Listed records below:

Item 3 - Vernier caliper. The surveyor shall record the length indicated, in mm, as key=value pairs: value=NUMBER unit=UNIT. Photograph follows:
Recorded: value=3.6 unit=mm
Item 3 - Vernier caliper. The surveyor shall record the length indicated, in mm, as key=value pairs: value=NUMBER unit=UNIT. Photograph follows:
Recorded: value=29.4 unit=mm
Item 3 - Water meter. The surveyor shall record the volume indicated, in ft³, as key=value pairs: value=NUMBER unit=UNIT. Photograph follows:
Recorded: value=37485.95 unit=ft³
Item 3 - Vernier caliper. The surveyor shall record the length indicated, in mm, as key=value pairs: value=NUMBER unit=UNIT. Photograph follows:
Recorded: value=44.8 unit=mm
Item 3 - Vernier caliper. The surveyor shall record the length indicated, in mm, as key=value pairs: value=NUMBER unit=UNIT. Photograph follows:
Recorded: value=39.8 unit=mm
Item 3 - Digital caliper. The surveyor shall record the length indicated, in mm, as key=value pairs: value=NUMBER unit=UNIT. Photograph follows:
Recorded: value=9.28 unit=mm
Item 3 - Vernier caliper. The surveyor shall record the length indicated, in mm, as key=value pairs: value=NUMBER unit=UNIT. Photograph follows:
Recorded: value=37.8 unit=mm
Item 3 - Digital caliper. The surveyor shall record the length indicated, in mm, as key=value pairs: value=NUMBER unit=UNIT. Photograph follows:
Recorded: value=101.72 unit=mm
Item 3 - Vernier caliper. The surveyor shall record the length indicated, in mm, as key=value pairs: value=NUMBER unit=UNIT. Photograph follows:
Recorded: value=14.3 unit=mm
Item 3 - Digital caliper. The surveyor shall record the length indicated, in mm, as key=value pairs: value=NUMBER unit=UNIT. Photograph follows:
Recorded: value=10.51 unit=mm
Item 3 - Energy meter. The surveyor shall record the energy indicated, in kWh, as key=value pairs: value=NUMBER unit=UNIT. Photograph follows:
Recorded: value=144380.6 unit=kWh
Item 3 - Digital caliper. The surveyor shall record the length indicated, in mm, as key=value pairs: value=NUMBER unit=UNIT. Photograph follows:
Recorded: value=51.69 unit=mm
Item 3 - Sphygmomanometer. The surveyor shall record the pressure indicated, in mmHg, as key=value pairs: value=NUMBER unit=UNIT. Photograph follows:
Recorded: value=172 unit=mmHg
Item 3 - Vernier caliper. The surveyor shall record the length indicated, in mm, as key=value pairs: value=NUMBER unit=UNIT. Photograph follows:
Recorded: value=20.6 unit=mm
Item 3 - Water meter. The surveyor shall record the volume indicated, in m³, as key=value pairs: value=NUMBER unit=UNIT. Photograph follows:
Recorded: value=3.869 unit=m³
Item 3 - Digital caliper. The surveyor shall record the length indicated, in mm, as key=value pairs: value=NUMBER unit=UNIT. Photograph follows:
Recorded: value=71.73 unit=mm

End of Listed records.

What the task asks:
Please rewrite the entries from the beginning through the line containing "Recorded: value=29.4 unit=mm", replacing "surveyor" with "inspector" and keeping everything else the same.

Response:
Item 3 - Vernier caliper. The inspector shall record the length indicated, in mm, as key=value pairs: value=NUMBER unit=UNIT. Photograph follows:
Recorded: value=3.6 unit=mm
Item 3 - Vernier caliper. The inspector shall record the length indicated, in mm, as key=value pairs: value=NUMBER unit=UNIT. Photograph follows:
Recorded: value=29.4 unit=mm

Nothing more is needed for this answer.